**演習用の文章**
「思ったことを本人に直接言えばいいものを、これみよがしに聞こえるように言う」ということですね。そもそもメッセージというものは、正面切って直接送られてきた場合だけ、その意味を解読してお返事をすればいいのです。正面切って言う勇気もないのにこれみよがしに言っていることは、すべて「ノイズ」だと思って聞き流すこと。間違っても、「何ですって?」と反応したり、気にしたりしないことです。女性同士の職場では、時には「ズブトサ」も必要なのです。
とはいえ、女性の職場において押さえておきたい原則が3点ありますので、ここでご紹介しておきましょう。
1. 主人公願望のコントロール
2. はしゃぎすぎない
3. 相手をたてる
さて、なぜこんなことが必要なのか。簡単に言えば、動物学の世界にその原則を見ることができます。女性同士の心の中には異性である男性の愛情や注目を自分のほうに集めようと争う、同性のメスとしての“ライバル心”が、どうしても発生しやすいのです。

**提供データ**
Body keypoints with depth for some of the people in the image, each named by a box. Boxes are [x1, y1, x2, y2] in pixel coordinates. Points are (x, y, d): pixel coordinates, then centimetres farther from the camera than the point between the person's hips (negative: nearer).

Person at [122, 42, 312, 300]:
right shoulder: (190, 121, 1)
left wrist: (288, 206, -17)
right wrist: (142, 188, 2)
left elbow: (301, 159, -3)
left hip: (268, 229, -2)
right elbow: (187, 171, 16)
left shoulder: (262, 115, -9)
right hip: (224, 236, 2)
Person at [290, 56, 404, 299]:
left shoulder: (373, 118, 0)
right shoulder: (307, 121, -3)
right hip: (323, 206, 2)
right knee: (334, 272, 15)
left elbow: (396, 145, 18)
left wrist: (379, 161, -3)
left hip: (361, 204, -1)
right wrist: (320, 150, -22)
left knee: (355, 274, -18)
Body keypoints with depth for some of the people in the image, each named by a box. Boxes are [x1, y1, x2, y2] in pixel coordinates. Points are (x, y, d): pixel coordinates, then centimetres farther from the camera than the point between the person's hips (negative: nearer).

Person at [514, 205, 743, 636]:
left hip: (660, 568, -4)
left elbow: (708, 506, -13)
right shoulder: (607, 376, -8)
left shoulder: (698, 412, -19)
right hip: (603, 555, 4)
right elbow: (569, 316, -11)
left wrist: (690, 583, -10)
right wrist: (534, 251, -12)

**解答する設問**
(A) 女性の職場についての文章を、「1. 主人公願望のコントロール」を含む箇所から書き始め、「うしても発生しやすいのです。」の直後で止めて、一字一句変えずに書き写す。
(B) 女性の職場についての文章の最後の文に続けて、その先を書き継ぐ。

**番号別の解答**
(A)
1. 主人公願望のコントロール
2. はしゃぎすぎない
3. 相手をたてる
さて、なぜこんなことが必要なのか。簡単に言えば、動物学の世界にその原則を見ることができます。女性同士の心の中には異性である男性の愛情や注目を自分のほうに集めようと争う、同性のメスとしての“ライバル心”が、どうしても発生しやすいのです。

(B)
そこで、何でも「私が!私が!」と前に出て、あなたが主人公の立場だけをとりたがると、皆から「なによ」と白い目で見られます。同じように、ちょっとした話題の中でも、「きゃあ」と高い声を上げたり、何かちょっと頂き物をしたときなどに必要以上に「ありがとうございまぁーす」と大声をたてていると「なによ。そんなことではしゃぎすぎじゃないの」と反発を食らうわけです。
3番目の「相手をたてる」については、あなたが何かうまくできたときに、「○○先輩のおかげです!」と相手をたてたり、後輩に対しても、「あなたが助けてくれたので、うまくできたわ」と、相手のプライドや名誉がきちんと守られるような自己表現をいつも心がけましょう。
こんな3点に注意するだけでも、女性ばかりの職場での人間関係の難しさは、ずいぶんと改善されると思います。